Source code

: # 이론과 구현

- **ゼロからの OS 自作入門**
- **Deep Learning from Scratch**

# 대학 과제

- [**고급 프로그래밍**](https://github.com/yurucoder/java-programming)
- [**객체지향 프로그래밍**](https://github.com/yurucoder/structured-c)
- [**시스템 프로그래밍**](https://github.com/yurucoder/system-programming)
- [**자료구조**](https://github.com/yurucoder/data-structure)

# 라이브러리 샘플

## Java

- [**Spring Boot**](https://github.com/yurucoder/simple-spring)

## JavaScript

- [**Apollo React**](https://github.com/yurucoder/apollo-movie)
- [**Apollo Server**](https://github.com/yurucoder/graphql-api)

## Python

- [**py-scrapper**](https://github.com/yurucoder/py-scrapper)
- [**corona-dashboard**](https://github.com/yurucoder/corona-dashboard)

GOAL OF THE EXERCISE:
In the records above, find every line with the word "yurucoder" and copy it.

YOUR RESPONSE:
- [**고급 프로그래밍**](https://github.com/yurucoder/java-programming)
- [**객체지향 프로그래밍**](https://github.com/yurucoder/structured-c)
- [**시스템 프로그래밍**](https://github.com/yurucoder/system-programming)
- [**자료구조**](https://github.com/yurucoder/data-structure)
- [**Spring Boot**](https://github.com/yurucoder/simple-spring)
- [**Apollo React**](https://github.com/yurucoder/apollo-movie)
- [**Apollo Server**](https://github.com/yurucoder/graphql-api)
- [**py-scrapper**](https://github.com/yurucoder/py-scrapper)
- [**corona-dashboard**](https://github.com/yurucoder/corona-dashboard)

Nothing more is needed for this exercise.